Manage LCS organization users

Only an administrator can manage users. Follow these steps.

  1. In CustomerSource, PartnerSource, or Azure AD, associate all the users in your organization who require access to LCS with your organization. Users might have to wait up to two business days before they can sign in to LCS.
  2. Add your users to the appropriate projects in LCS.

Invite a user to an LCS project

  1. Sign in to LCS.
  2. Select the project to add the user to.
  3. Select the Project users tile, and then, on the Project users page, select the plus sign (+).
  4. Enter the user’s email address, select the correct security role, and then select Invite.


For implementation projects, you can select the implementation role for the invited user. If you set Allow FastTrack to contact to Yes, then Microsoft FastTrack team may reach out to you based on your implementation role and the stages of the implementation project.

Working with CustomerSource and PartnerSource

The information in this section is intended to help you access CustomerSource or PartnerSource.

Signing in to CustomerSource or PartnerSource

Visit the CustomerSource sign-in page, and enter the user name and password for your Microsoft account (previously known as Windows Live ID) to access the site. If you don't have access to your organization’s CustomerSource account, follow the steps on the How to sign in to CustomerSource page.
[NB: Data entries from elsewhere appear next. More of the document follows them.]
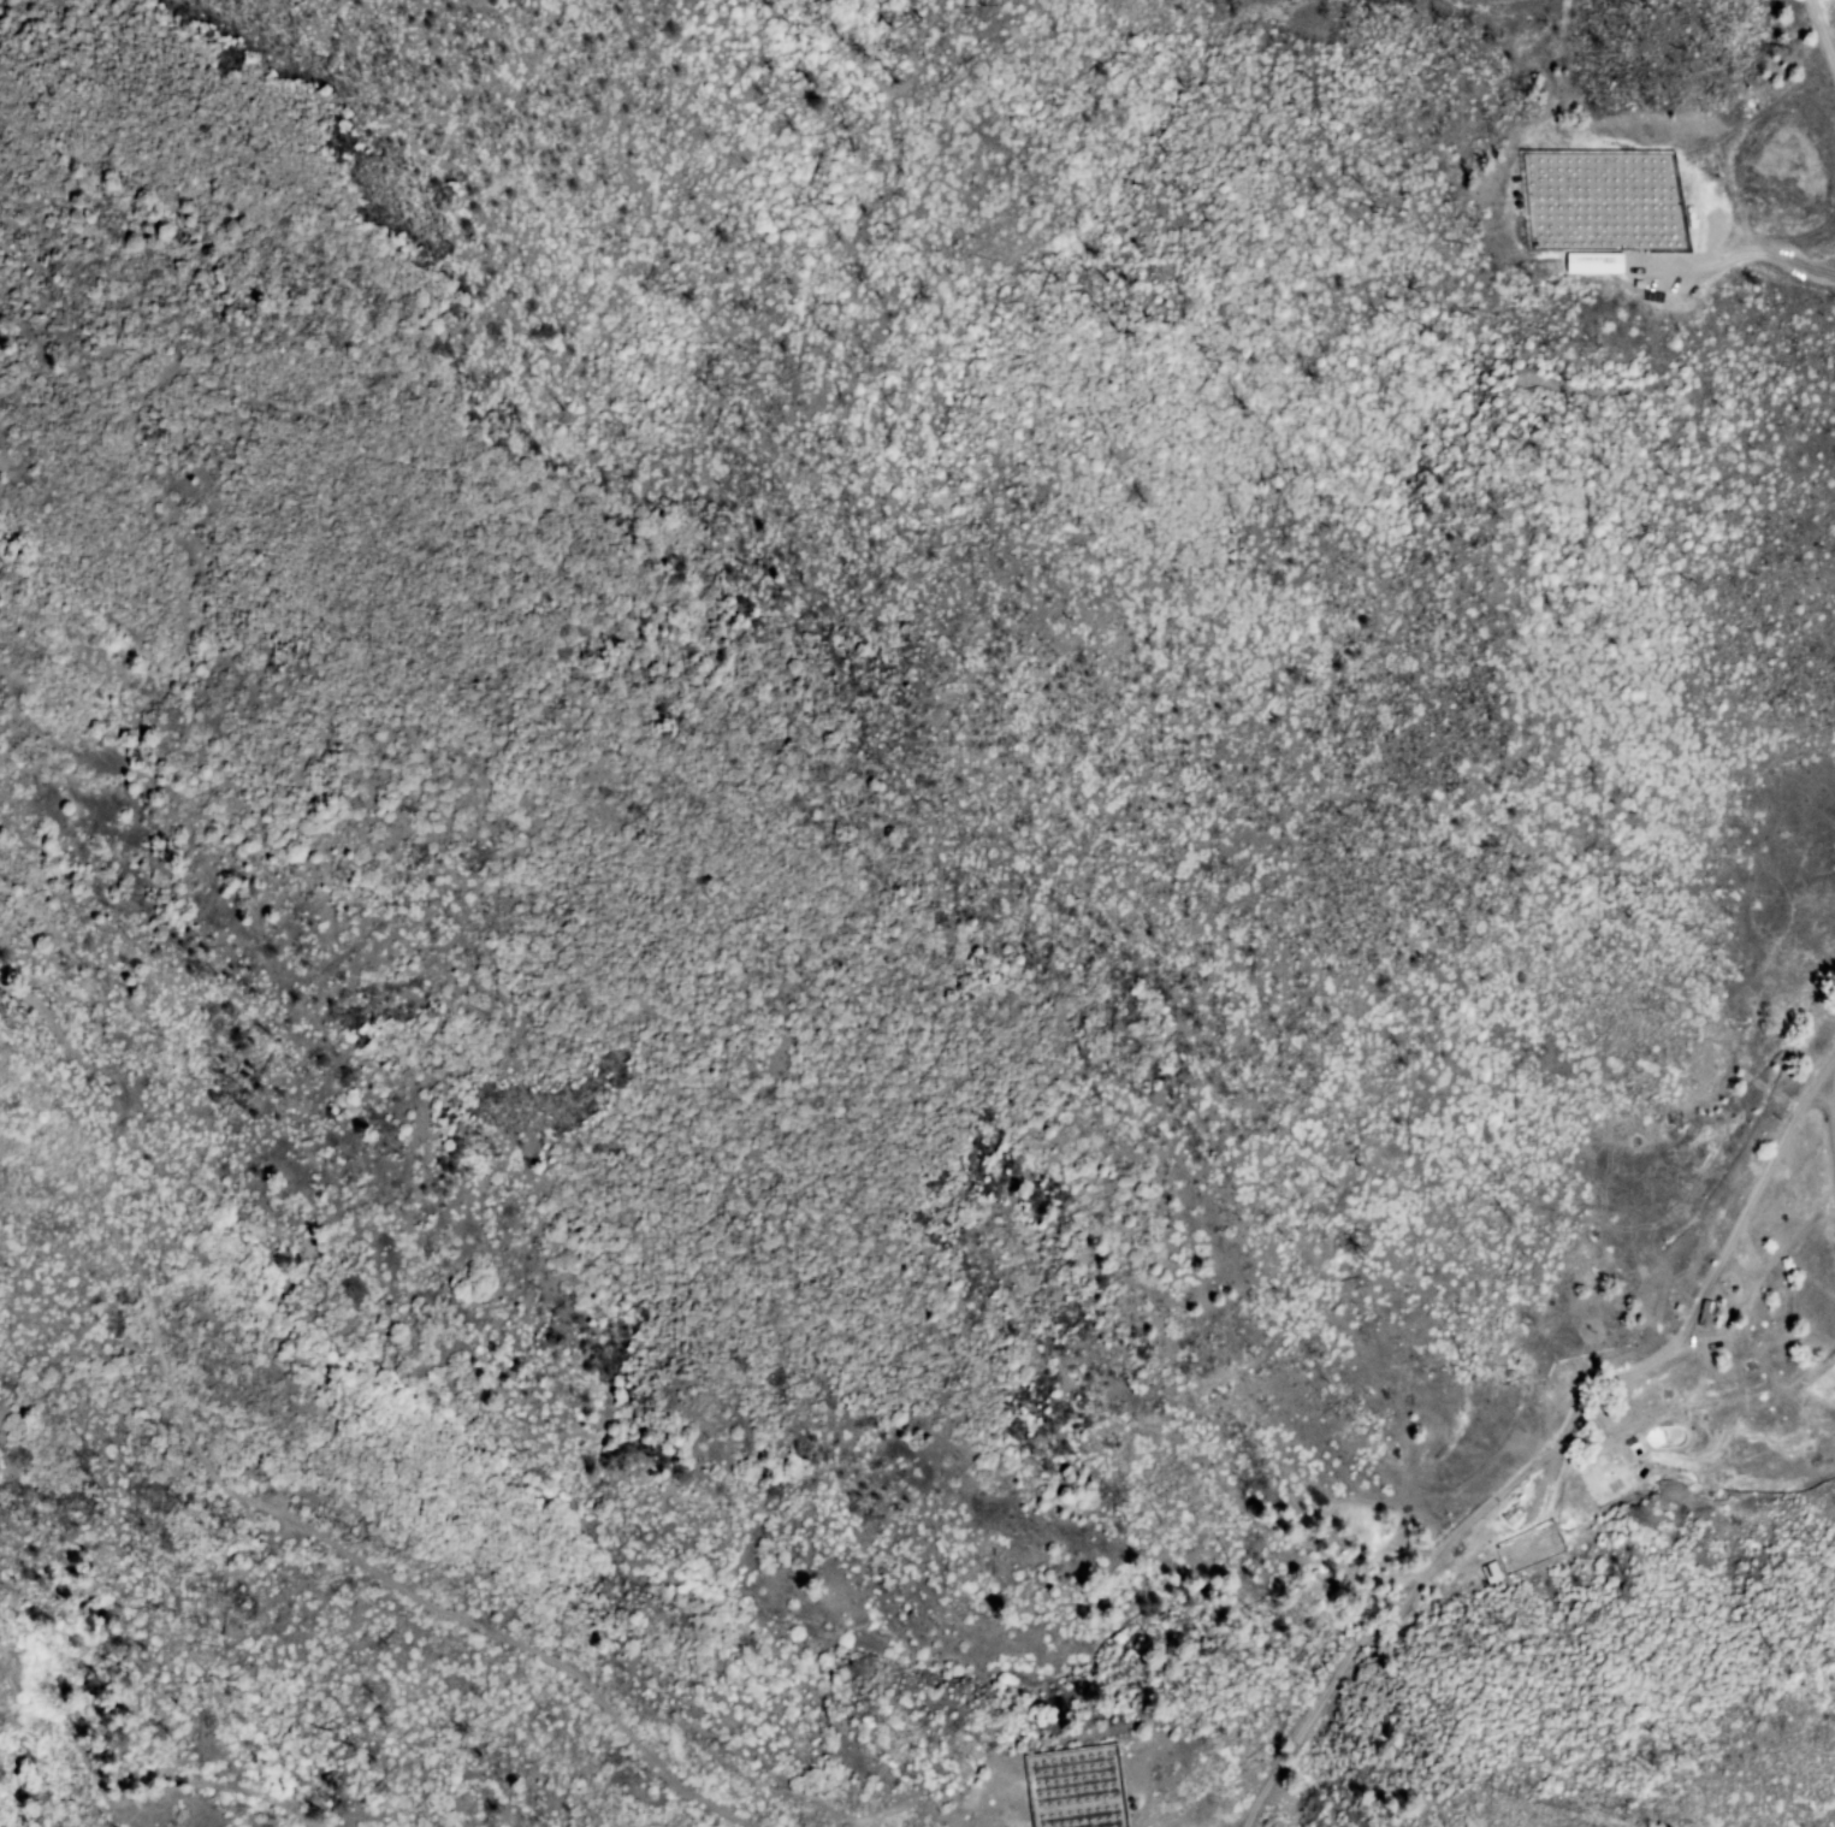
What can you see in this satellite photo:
road: (1824, 34)
building: (1594, 263)
building: (1667, 1286)
building: (1662, 1312)
building: (1709, 1315)
building: (1647, 1345)
road: (1764, 1369)
building: (1563, 1374)
building: (1821, 1447)
building: (1771, 1451)
road: (1544, 1452)
building: (1640, 1471)
road: (1554, 1484)
building: (1614, 1487)
road: (244, 1495)
building: (1577, 1543)
building: (1551, 1555)
building: (1514, 1569)
building: (1481, 1581)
Determining the administrator for your organization in CustomerSource or PartnerSource

If you don’t know your CustomerSource administrator, or if your organization doesn’t have a CustomerSource administrator, send an email to for assistance.
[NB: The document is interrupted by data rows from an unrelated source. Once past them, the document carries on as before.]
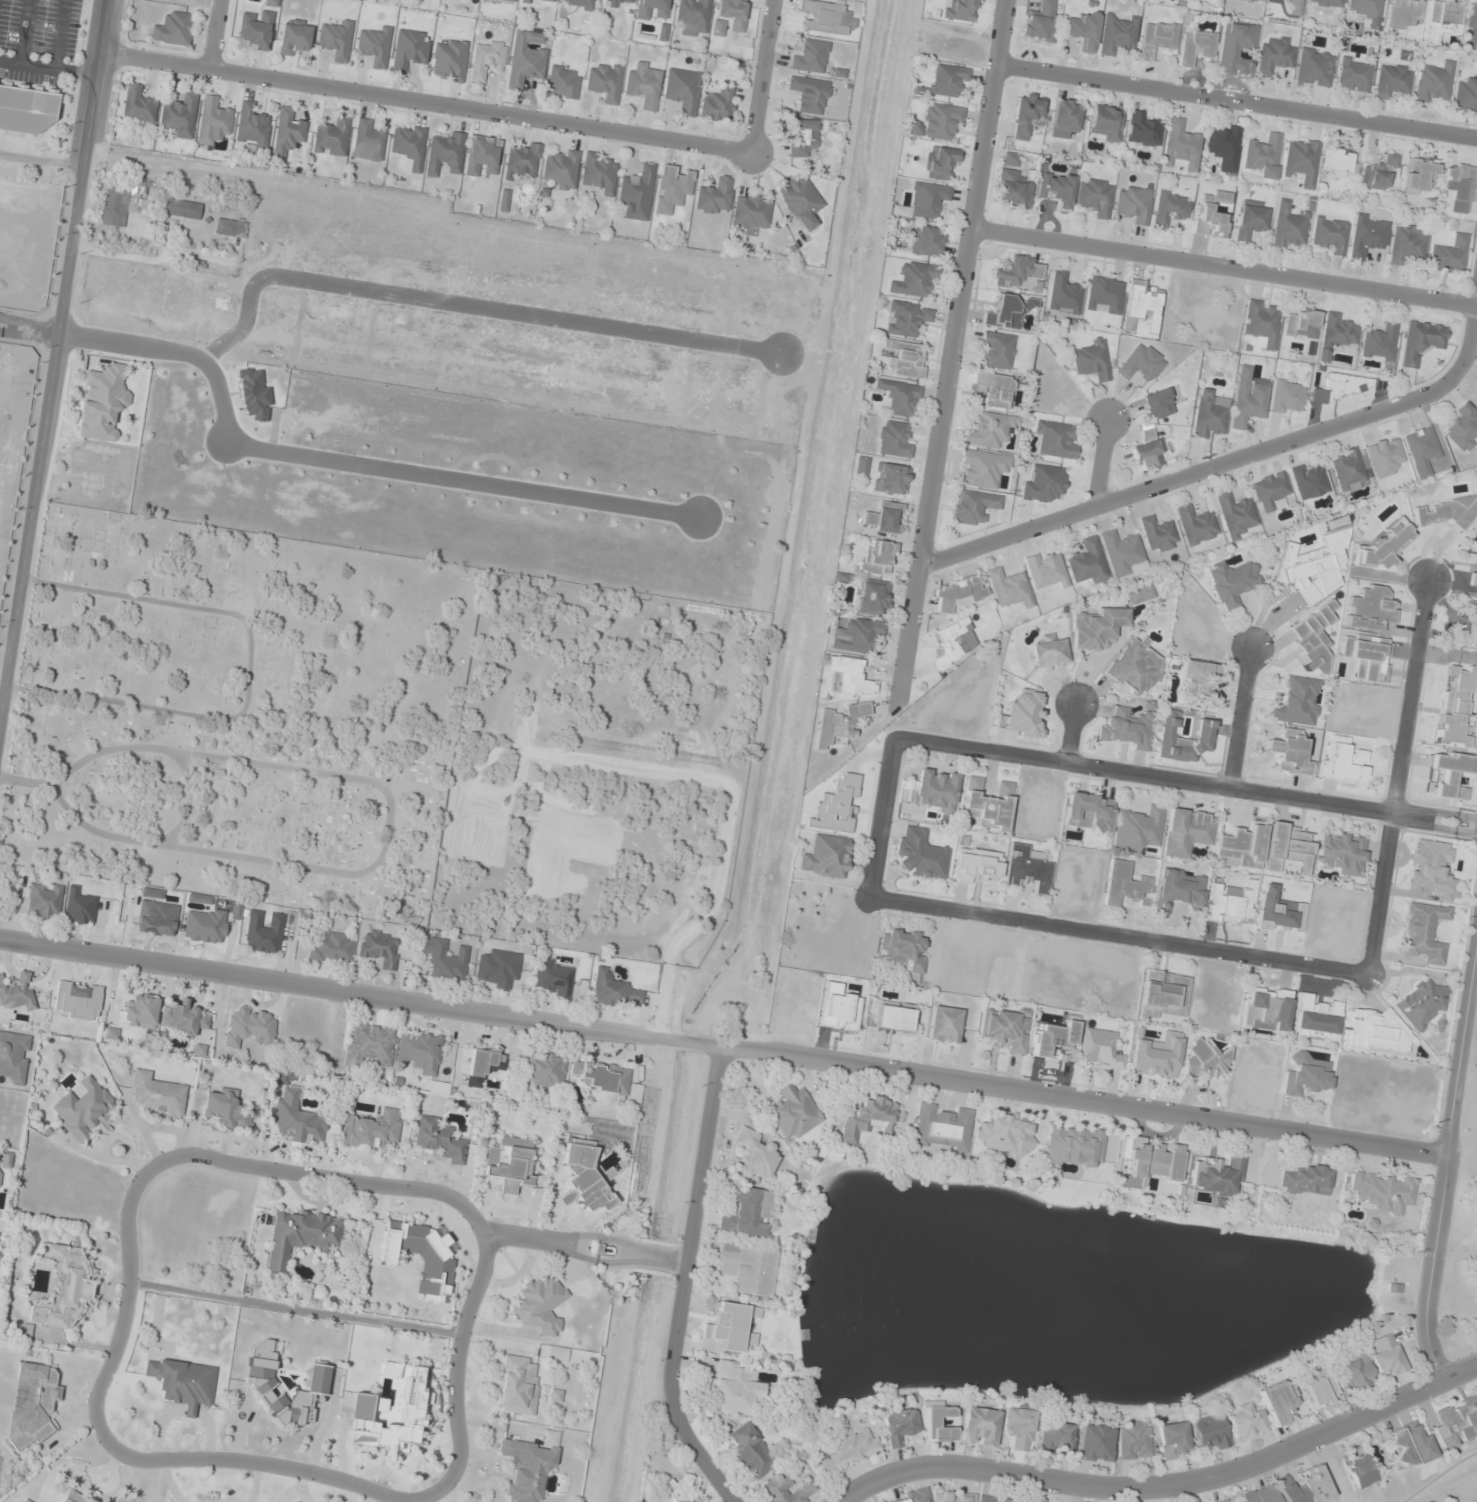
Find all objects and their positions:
building: (509, 0)
building: (549, 0)
building: (1257, 0)
building: (615, 2)
building: (581, 4)
building: (1294, 6)
building: (1364, 8)
building: (652, 9)
building: (962, 10)
building: (1403, 13)
building: (730, 15)
building: (693, 16)
building: (826, 17)
building: (1441, 19)
building: (1041, 22)
building: (1472, 24)
building: (173, 29)
building: (1082, 30)
building: (255, 31)
building: (662, 31)
building: (1118, 32)
road: (214, 34)
building: (294, 37)
building: (1157, 37)
building: (336, 40)
building: (374, 46)
building: (1195, 46)
building: (1236, 48)
building: (409, 49)
building: (1275, 55)
building: (811, 57)
building: (526, 59)
building: (450, 60)
building: (487, 60)
building: (1314, 68)
road: (762, 75)
building: (1354, 75)
building: (948, 80)
building: (606, 81)
building: (1392, 81)
building: (563, 82)
building: (1434, 82)
building: (644, 85)
building: (682, 89)
building: (810, 94)
building: (1465, 95)
road: (1236, 99)
road: (424, 101)
building: (718, 104)
building: (138, 105)
building: (27, 108)
building: (179, 115)
building: (1027, 115)
building: (1066, 117)
building: (213, 121)
building: (937, 122)
building: (1107, 123)
building: (251, 126)
building: (289, 128)
building: (1143, 130)
building: (332, 136)
building: (803, 136)
building: (368, 141)
building: (409, 145)
building: (1181, 145)
building: (1224, 146)
building: (445, 154)
building: (1263, 155)
building: (482, 156)
building: (523, 160)
road: (41, 161)
building: (1301, 161)
building: (1337, 162)
building: (940, 164)
building: (562, 170)
building: (599, 173)
building: (1379, 174)
building: (1421, 175)
building: (1460, 186)
building: (672, 188)
building: (1014, 189)
building: (1057, 189)
building: (637, 193)
building: (714, 197)
building: (1095, 197)
building: (800, 200)
building: (929, 200)
building: (124, 203)
building: (1134, 204)
building: (1171, 208)
building: (181, 209)
building: (751, 212)
building: (1210, 214)
building: (1250, 222)
building: (1289, 227)
building: (231, 228)
building: (1330, 234)
building: (1367, 235)
building: (926, 241)
building: (1406, 244)
building: (1450, 255)
road: (1223, 266)
building: (1015, 271)
building: (914, 279)
building: (1064, 294)
building: (1104, 295)
road: (468, 301)
building: (1143, 304)
building: (1009, 312)
building: (907, 319)
building: (1261, 324)
building: (1302, 324)
building: (1337, 336)
building: (1421, 342)
building: (1380, 343)
building: (997, 350)
road: (951, 353)
road: (54, 355)
building: (905, 359)
building: (1092, 360)
building: (1143, 362)
building: (263, 382)
building: (992, 389)
building: (901, 397)
building: (1248, 399)
building: (102, 401)
building: (1159, 404)
building: (1210, 415)
building: (1464, 426)
building: (990, 430)
building: (894, 439)
building: (1056, 439)
building: (1423, 450)
building: (1148, 451)
building: (1386, 457)
road: (348, 459)
road: (1224, 461)
road: (1100, 464)
building: (862, 465)
building: (983, 468)
building: (1349, 470)
building: (890, 479)
building: (1310, 481)
building: (1046, 484)
building: (1271, 491)
building: (974, 506)
building: (1448, 512)
building: (1236, 514)
building: (885, 517)
building: (1196, 524)
building: (1159, 533)
building: (1385, 546)
building: (1124, 553)
building: (877, 557)
building: (1475, 559)
building: (1088, 562)
building: (1312, 567)
building: (1048, 570)
building: (1233, 582)
building: (1010, 588)
building: (958, 593)
building: (1140, 595)
building: (873, 597)
building: (1370, 609)
building: (1467, 627)
building: (1098, 628)
building: (856, 635)
building: (1313, 637)
building: (952, 642)
building: (1050, 651)
building: (1366, 656)
building: (1135, 667)
road: (248, 674)
building: (849, 677)
building: (1199, 678)
building: (1297, 702)
park: (237, 713)
building: (1023, 714)
road: (1239, 716)
building: (839, 724)
building: (1128, 728)
building: (1169, 729)
road: (1073, 732)
building: (1290, 752)
building: (1344, 764)
building: (1452, 775)
road: (1399, 776)
road: (1185, 780)
road: (27, 781)
building: (934, 790)
road: (189, 800)
building: (988, 804)
building: (1088, 811)
road: (880, 815)
road: (388, 828)
building: (1138, 828)
building: (1187, 832)
building: (1243, 846)
building: (1343, 853)
building: (920, 855)
building: (826, 857)
building: (976, 865)
building: (1028, 868)
building: (1432, 870)
building: (1126, 885)
building: (1179, 890)
building: (44, 900)
building: (1231, 903)
building: (79, 907)
building: (156, 914)
building: (205, 925)
building: (263, 932)
building: (1424, 932)
road: (1118, 935)
building: (332, 947)
building: (904, 948)
building: (379, 949)
building: (448, 963)
building: (498, 968)
building: (554, 978)
building: (614, 990)
building: (17, 991)
building: (1164, 993)
building: (1421, 1003)
building: (1266, 1009)
building: (138, 1012)
building: (894, 1017)
building: (183, 1018)
building: (1315, 1018)
building: (945, 1024)
building: (249, 1027)
building: (1007, 1029)
building: (1376, 1031)
building: (1055, 1038)
building: (369, 1044)
road: (723, 1044)
building: (1100, 1049)
building: (198, 1050)
building: (421, 1051)
building: (1157, 1055)
building: (14, 1056)
building: (1207, 1060)
building: (483, 1066)
building: (543, 1070)
building: (1306, 1075)
building: (603, 1077)
building: (157, 1095)
building: (84, 1109)
building: (227, 1110)
building: (793, 1112)
building: (296, 1113)
building: (867, 1118)
building: (943, 1128)
building: (372, 1129)
building: (1007, 1135)
building: (438, 1140)
building: (1074, 1146)
building: (753, 1155)
building: (1148, 1161)
building: (506, 1166)
road: (1444, 1167)
building: (0, 1173)
building: (1217, 1175)
building: (583, 1177)
building: (1306, 1180)
building: (1384, 1192)
building: (746, 1214)
building: (301, 1236)
road: (584, 1245)
building: (748, 1269)
road: (683, 1280)
building: (64, 1287)
building: (540, 1305)
building: (732, 1327)
road: (112, 1353)
building: (1386, 1356)
building: (1356, 1371)
building: (260, 1380)
building: (182, 1383)
building: (516, 1385)
building: (732, 1387)
building: (1318, 1390)
building: (555, 1396)
building: (1278, 1401)
building: (34, 1403)
building: (390, 1415)
building: (1247, 1422)
building: (1456, 1423)
building: (940, 1424)
building: (900, 1425)
building: (979, 1426)
building: (1020, 1428)
building: (1211, 1432)
building: (1056, 1438)
building: (1133, 1440)
building: (1172, 1440)
building: (1094, 1443)
building: (1410, 1444)
building: (749, 1450)
building: (850, 1450)
building: (529, 1466)
building: (1358, 1468)
road: (1166, 1487)
building: (1293, 1489)
building: (788, 1490)
building: (675, 1491)
building: (70, 1494)
building: (927, 1496)
building: (965, 1497)
building: (988, 1498)
building: (120, 1499)
building: (1034, 1499)
building: (24, 1500)
building: (1222, 1501)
Configuring project security

You can invite users from inside or outside your organization to join your project as users. The following table describes the roles that are available for users.

Role Description
Project owner Members of this role have access to all tools in LCS, can add other users in any role, and can delete the project.
Environment manager Members of this role have access to all tools in LCS and can manage cloud-hosted environments.
Project team member Members of this role have access to all tools in LCS but can't manage cloud-hosted environments.
Project team member (prospect) Members of this role have limited access to all tools in an LCS project. Prospects are users who have been added to a project, but who don't have an account in VOICE or an Azure AD account. You can identify that a user is a prospect, because prospect is listed as his or her organization.
Operations user Members of this role have access to the following tools in LCS:
  • System diagnostics
  • Issue search
  • Cloud-powered support
  • Updates
  • Cloud-hosted environments

After you've configured security for one project, you can import the users to another project.